Extracted page text data –
******

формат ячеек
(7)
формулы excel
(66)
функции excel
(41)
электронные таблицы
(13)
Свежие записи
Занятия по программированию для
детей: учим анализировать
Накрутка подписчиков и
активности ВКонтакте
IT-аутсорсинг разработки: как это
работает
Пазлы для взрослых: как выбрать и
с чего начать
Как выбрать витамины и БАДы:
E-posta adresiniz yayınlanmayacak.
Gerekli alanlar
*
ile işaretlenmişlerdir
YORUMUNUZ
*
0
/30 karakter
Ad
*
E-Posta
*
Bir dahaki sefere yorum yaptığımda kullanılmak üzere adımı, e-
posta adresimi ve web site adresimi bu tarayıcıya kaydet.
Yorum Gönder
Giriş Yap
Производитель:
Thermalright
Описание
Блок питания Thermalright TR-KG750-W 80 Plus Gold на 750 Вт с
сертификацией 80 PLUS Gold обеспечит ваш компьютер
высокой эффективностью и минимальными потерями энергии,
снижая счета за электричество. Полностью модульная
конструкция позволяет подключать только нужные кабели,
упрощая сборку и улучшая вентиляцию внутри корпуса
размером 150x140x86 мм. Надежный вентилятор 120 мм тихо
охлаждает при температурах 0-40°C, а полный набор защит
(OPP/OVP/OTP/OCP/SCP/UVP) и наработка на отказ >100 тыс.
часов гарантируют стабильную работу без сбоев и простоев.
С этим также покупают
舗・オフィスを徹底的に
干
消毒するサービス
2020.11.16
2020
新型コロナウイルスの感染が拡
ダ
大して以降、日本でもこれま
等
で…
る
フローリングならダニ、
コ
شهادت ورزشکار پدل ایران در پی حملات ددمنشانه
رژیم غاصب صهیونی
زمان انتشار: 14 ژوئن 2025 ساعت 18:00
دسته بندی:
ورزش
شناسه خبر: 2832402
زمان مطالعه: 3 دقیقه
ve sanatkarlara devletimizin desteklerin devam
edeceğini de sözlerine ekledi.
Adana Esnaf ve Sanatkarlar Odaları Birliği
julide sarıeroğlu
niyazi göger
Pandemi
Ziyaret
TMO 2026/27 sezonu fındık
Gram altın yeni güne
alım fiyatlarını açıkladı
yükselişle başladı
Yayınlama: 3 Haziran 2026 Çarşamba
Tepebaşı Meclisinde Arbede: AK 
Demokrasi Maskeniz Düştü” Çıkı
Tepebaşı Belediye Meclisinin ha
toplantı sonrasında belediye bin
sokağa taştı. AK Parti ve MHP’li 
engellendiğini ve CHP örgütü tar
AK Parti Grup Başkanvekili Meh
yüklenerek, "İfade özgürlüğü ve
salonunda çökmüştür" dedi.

******

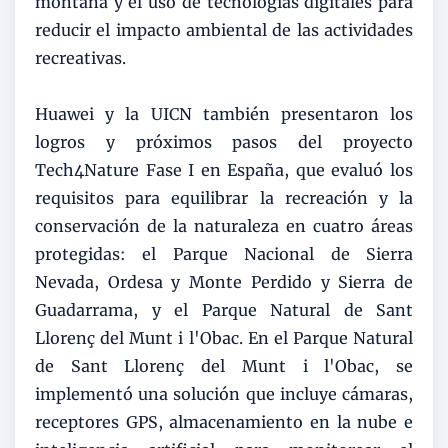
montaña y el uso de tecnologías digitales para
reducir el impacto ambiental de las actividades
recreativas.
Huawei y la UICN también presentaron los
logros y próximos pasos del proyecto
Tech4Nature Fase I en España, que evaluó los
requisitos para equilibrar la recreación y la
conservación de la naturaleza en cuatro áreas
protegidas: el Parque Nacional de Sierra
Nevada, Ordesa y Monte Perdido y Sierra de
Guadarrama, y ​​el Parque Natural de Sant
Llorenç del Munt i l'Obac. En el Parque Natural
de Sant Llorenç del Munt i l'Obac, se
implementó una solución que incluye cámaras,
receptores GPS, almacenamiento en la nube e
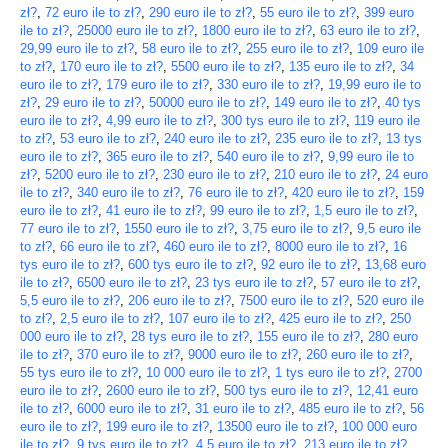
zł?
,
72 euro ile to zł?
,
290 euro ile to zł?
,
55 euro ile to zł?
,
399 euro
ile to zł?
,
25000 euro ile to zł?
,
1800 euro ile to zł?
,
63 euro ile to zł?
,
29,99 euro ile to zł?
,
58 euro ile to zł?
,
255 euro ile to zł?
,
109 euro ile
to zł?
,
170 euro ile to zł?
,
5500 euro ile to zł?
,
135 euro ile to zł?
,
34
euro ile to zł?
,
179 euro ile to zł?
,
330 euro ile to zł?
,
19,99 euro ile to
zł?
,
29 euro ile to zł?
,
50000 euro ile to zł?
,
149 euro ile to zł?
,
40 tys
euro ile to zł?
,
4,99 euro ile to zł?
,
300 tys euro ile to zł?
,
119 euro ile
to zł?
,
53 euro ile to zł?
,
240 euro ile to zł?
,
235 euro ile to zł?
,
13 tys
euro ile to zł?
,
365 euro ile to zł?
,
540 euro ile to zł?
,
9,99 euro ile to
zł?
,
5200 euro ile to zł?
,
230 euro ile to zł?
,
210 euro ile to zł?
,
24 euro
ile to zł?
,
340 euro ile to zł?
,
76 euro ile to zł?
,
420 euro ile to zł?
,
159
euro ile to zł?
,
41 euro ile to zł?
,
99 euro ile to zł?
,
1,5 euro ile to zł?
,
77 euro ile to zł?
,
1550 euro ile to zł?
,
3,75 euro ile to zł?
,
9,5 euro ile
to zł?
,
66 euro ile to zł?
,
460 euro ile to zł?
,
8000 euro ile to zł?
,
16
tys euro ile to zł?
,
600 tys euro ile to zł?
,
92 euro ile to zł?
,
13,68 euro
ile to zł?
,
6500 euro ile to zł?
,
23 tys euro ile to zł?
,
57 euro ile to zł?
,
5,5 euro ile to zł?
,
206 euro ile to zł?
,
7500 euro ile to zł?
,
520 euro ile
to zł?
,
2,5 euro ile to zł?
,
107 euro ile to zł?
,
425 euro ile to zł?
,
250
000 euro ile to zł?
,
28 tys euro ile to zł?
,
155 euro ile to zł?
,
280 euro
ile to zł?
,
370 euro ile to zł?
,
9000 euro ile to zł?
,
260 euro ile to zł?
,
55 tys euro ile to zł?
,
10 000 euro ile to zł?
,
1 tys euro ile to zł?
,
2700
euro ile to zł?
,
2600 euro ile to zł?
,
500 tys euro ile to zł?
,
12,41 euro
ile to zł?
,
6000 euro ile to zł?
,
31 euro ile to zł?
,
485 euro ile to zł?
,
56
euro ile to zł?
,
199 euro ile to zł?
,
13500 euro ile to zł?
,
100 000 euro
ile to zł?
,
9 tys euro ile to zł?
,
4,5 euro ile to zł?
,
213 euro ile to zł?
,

******

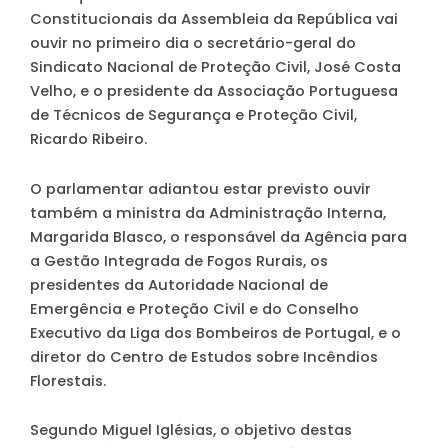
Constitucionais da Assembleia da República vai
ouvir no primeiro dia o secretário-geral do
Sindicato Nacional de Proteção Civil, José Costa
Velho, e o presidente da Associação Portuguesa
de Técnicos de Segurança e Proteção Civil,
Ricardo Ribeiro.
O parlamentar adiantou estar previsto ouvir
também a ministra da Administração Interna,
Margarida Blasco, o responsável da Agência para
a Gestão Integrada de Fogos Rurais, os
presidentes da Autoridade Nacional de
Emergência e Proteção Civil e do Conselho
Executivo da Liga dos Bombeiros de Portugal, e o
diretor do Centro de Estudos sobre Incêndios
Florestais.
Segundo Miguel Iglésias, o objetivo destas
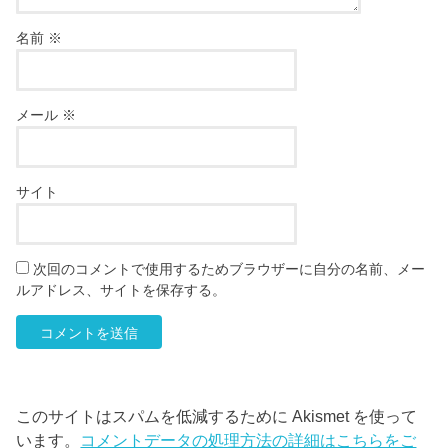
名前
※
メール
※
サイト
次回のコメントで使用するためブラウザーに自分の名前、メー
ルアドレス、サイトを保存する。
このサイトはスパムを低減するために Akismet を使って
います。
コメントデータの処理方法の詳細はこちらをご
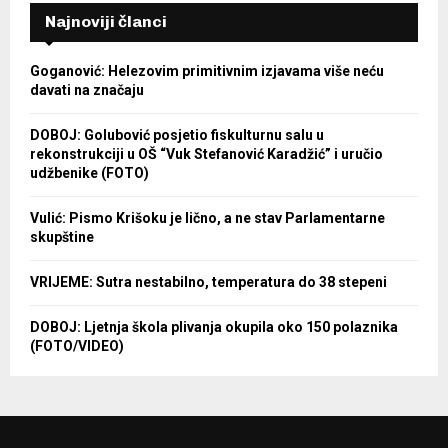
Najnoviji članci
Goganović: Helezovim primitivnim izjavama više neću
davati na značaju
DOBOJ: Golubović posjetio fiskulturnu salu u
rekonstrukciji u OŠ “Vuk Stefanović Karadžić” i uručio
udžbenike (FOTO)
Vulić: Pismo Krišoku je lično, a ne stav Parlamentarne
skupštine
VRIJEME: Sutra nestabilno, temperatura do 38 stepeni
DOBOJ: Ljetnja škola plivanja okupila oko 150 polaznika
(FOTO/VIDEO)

******

WORK REQUIRED – What you return should be exactly the lines above, starting at the one with "высокой эффективностью и" and ending at the one with "TMO 2026/27 sezonu fındık", and nothing else.

OUTPUT FOR THIS TASK –
высокой эффективностью и минимальными потерями энергии,
снижая счета за электричество. Полностью модульная
конструкция позволяет подключать только нужные кабели,
упрощая сборку и улучшая вентиляцию внутри корпуса
размером 150x140x86 мм. Надежный вентилятор 120 мм тихо
охлаждает при температурах 0-40°C, а полный набор защит
(OPP/OVP/OTP/OCP/SCP/UVP) и наработка на отказ >100 тыс.
часов гарантируют стабильную работу без сбоев и простоев.
С этим также покупают
舗・オフィスを徹底的に
干
消毒するサービス
2020.11.16
2020
新型コロナウイルスの感染が拡
ダ
大して以降、日本でもこれま
等
で…
る
フローリングならダニ、
コ
شهادت ورزشکار پدل ایران در پی حملات ددمنشانه
رژیم غاصب صهیونی
زمان انتشار: 14 ژوئن 2025 ساعت 18:00
دسته بندی:
ورزش
شناسه خبر: 2832402
زمان مطالعه: 3 دقیقه
ve sanatkarlara devletimizin desteklerin devam
edeceğini de sözlerine ekledi.
Adana Esnaf ve Sanatkarlar Odaları Birliği
julide sarıeroğlu
niyazi göger
Pandemi
Ziyaret
TMO 2026/27 sezonu fındık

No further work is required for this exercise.